Notes from The Ex-Christian Scientist:

Unless you have formally withdrawn your membership, you are likely still counted as a member of the Mother Church, aka The First Church of Christ, Scientist, in Boston.

A quick e-mail to the Office of the Clerk, can confirm if you are still a member. If you are still a member, you can formally withdraw your membership via e-mail, or write a letter. You can reach the Church Clerk at: [email protected]

More information about withdrawing from The Mother Church can be found in our Resource Index drop down menu.

Christian Science is a culture deeply tied to shame, denial, and secrets.

The following is a collection of contributions from members of the Ex-Christian Scientist collective about the impact Christian Science has had on relationships.

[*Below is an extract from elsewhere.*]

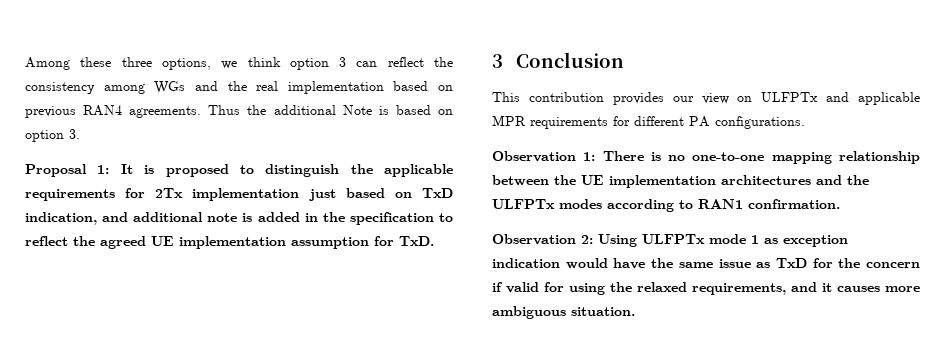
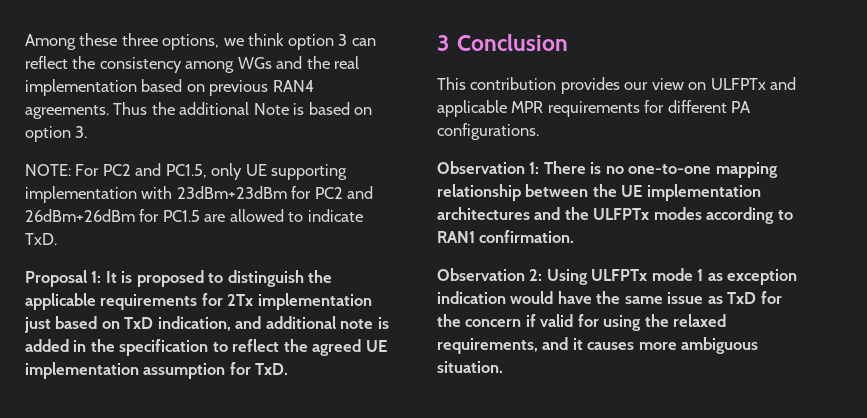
(80, 134) none -> [25,163,348,180] [25,186,374,203] [25,209,363,222] [25,233,57,245] // NOTE: For PC2 and PC1.5, only UE supporting implementation with 23dBm+23dBm for PC2 and 26dBm+26dBm for PC1.5 are allowed to indicate TxD.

Not quite twenty years ago, my marriage ended. He and I were both devout Christian Scientists. We were very involved in the Principia community, and our kids were at Prin College and Upper School. My then-husband had a very bad temper, and eventually I summoned all my courage and went to the local woman’s shelter for guidance and help. I felt like such a scofflaw for relying on outside help, but I was losing my mind. God bless that shelter and all its angels. I learned so much, and it was such a blessing, and that was the first crack in the Christian Science armor, when I learned that it’s okay to be a human being.

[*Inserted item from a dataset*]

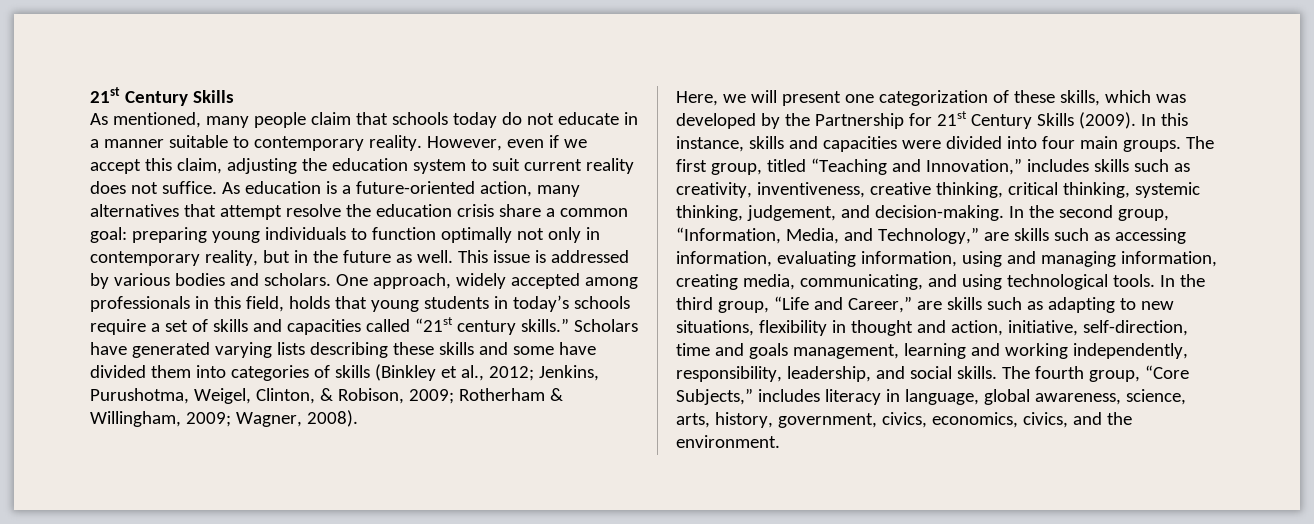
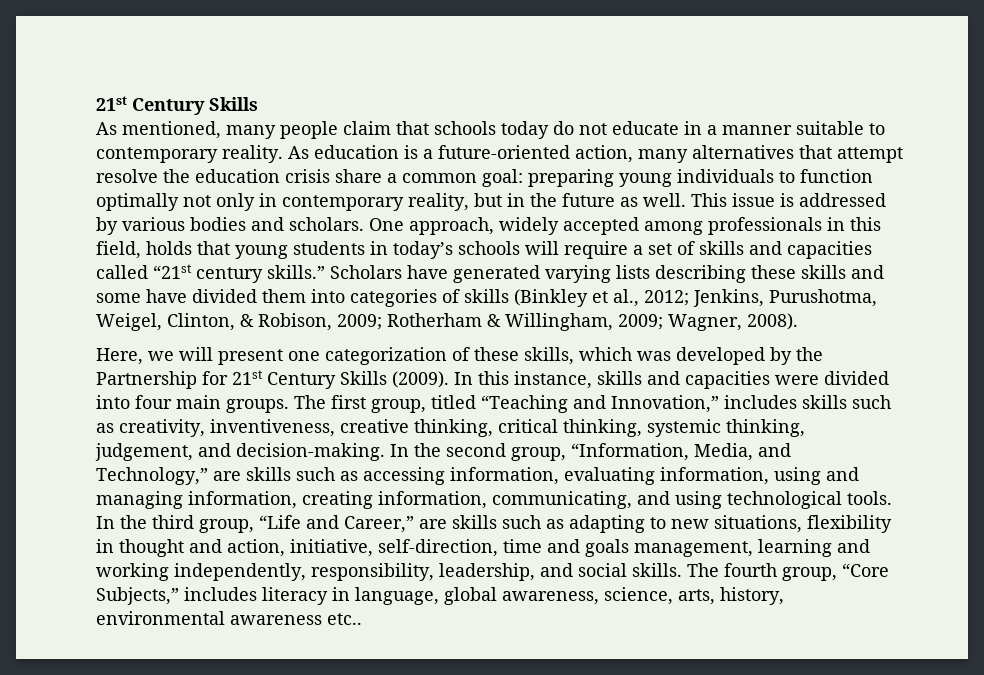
[426,135,587,151] [90,158,634,174] [90,181,217,194] However, even if we accept this claim, adjusting the education system to suit current reality does not suffice. -> (283, 154) none
(630, 302) none -> [525,241,559,255] will
[742,274,795,290] media, -> [378,491,487,509] information,
[777,412,1132,428] [676,435,780,448] government, civics, economics, civics, and the environment. -> [96,611,362,625] environmental awareness etc..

One day, a woman friend called to ask why I hadn’t been in church. She’d been a good friend, and her husband was well-loved at Prin. It seemed right to lay my soul bare, so I told her the truth: I told her that my husband was abusive. My friend went silent. I thought she’d hung up on me. After a moment, she said, “My husband is just like yours.” Two more times, I confided in women friends with Prin-employed husbands, and both times, they hung their heads and said, “My husband is also abusive.”

– Anne


Christian Science’s teachings can create the perfect breeding ground for abuse of all kinds, because the Christian Science way of thinking, if there is someone abusive in the home, is that the abuser’s behavior is the victim’s responsibility to ‘un-see’. This is a completely wrong and unproductive guilt created by Christian Science dogma on top of the abuse by the spouse or parent.

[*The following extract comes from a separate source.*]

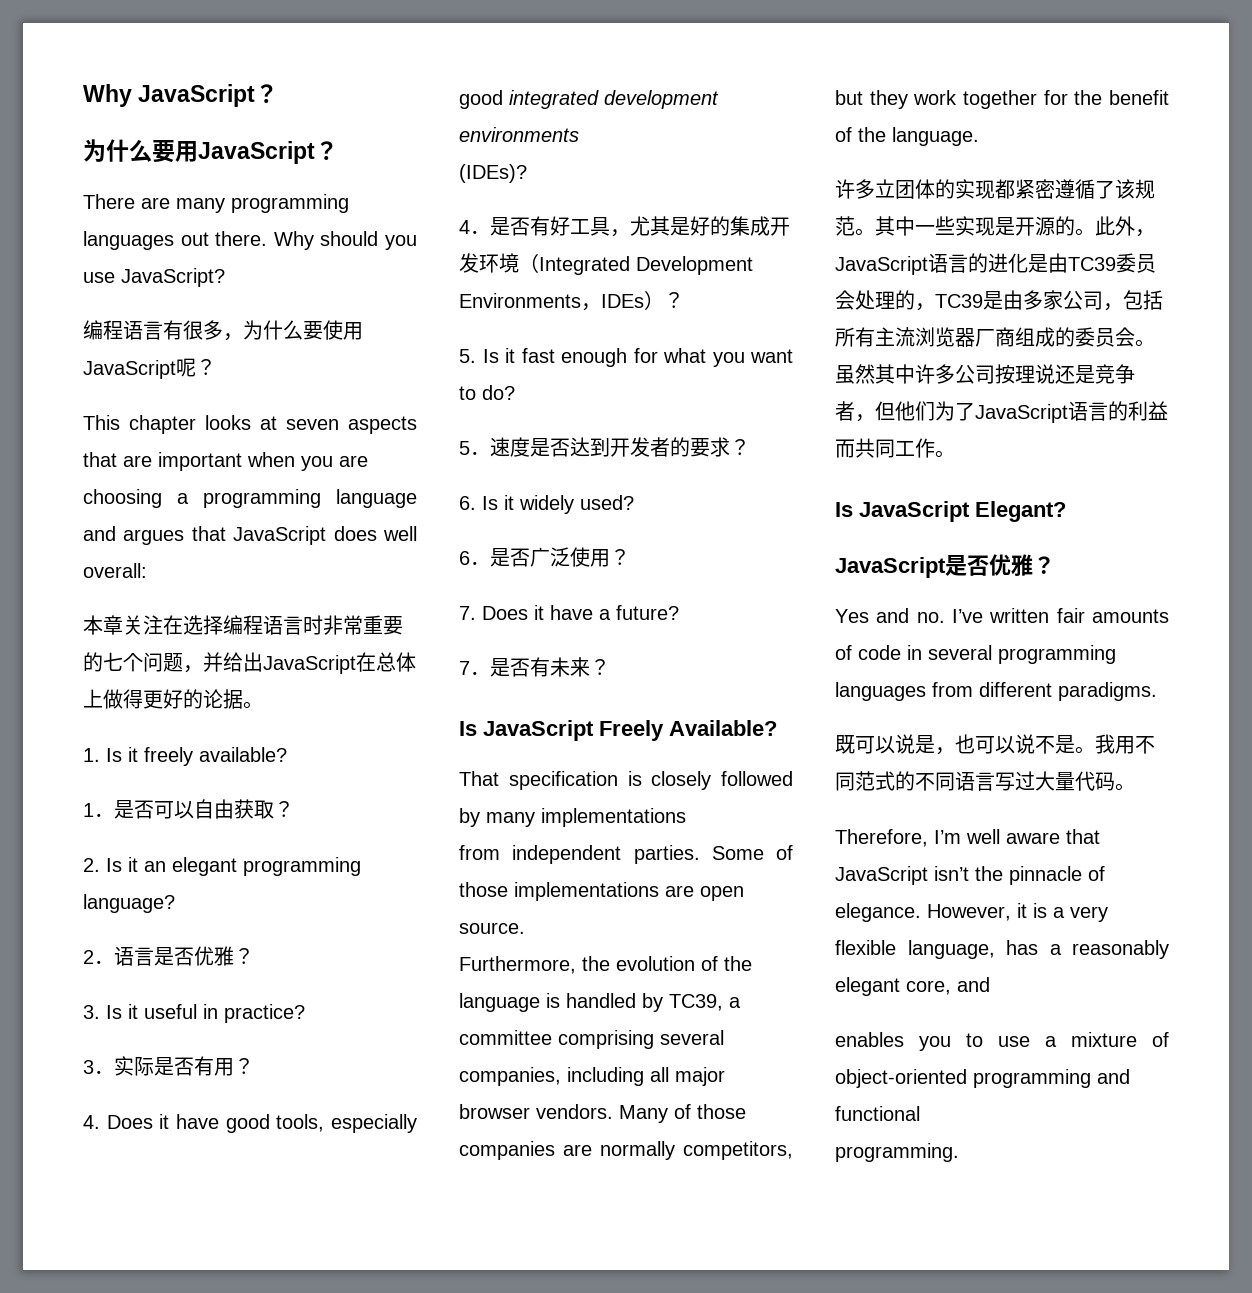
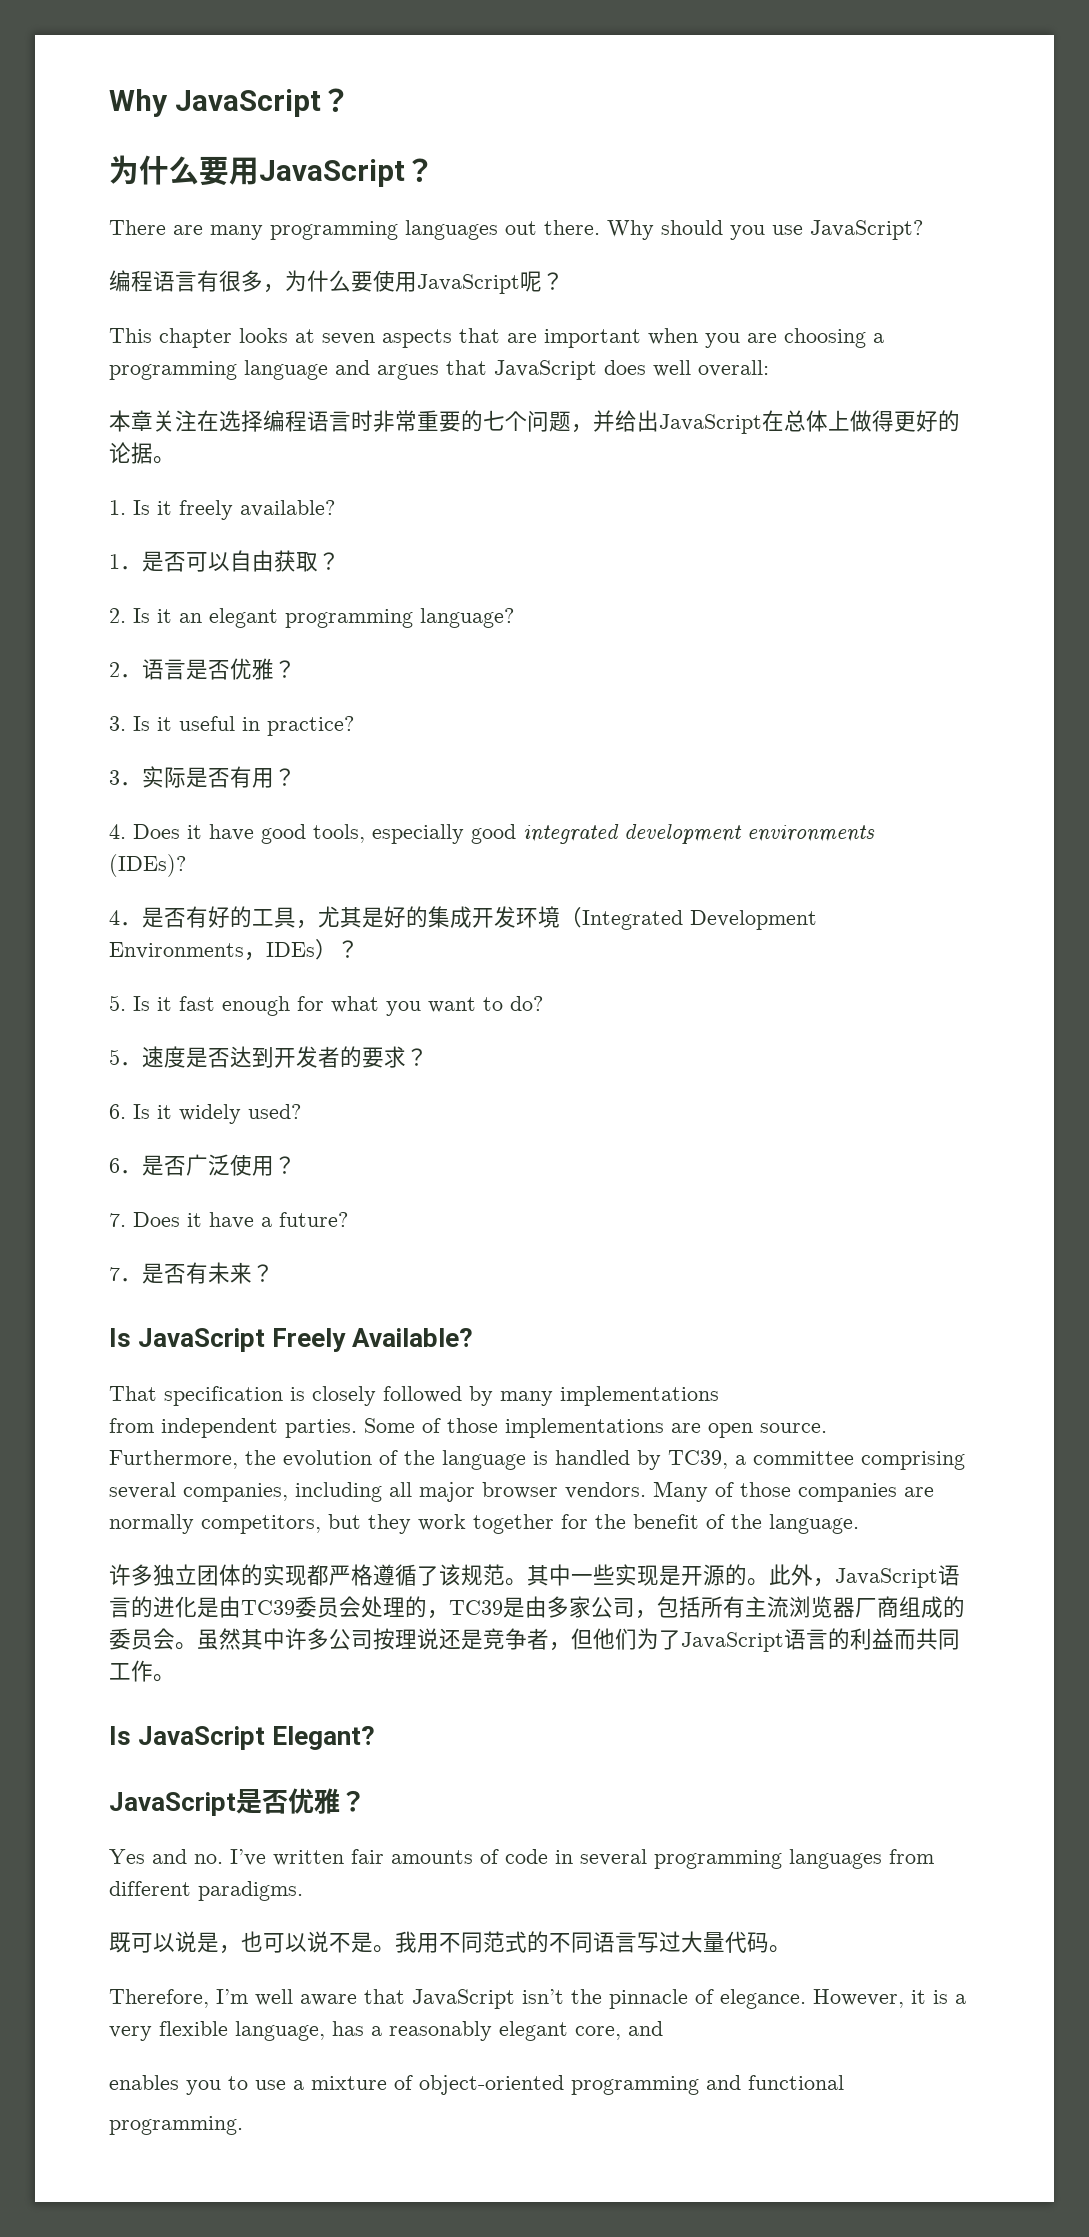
(570, 226) none -> [230,906,252,928] 的
(875, 189) none -> [153,1564,175,1586] 独
[1015,179,1055,199] 紧密 -> [329,1564,373,1586] 严格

Abuse and dysfunction in the home is definitely not unique to Christian Science; it can happen in any family, group or culture. But Christian Science is a culture deeply tied to shame, denial, and secrets. This applies to health, sexuality, mental health, emotions— everything. We are strong for having survived, for moving forward, and for breaking the cycle.

– Abigail


A dedicated Christian Scientist doesn’t need an outside influence in order to feel guilty about not having a healing quickly or about resorting to ‘materia medica.’ We are programmed to feel that way from the time we enter Sunday School, if not before. Christian Science is never to blame, it is always the individual’s lack of understanding.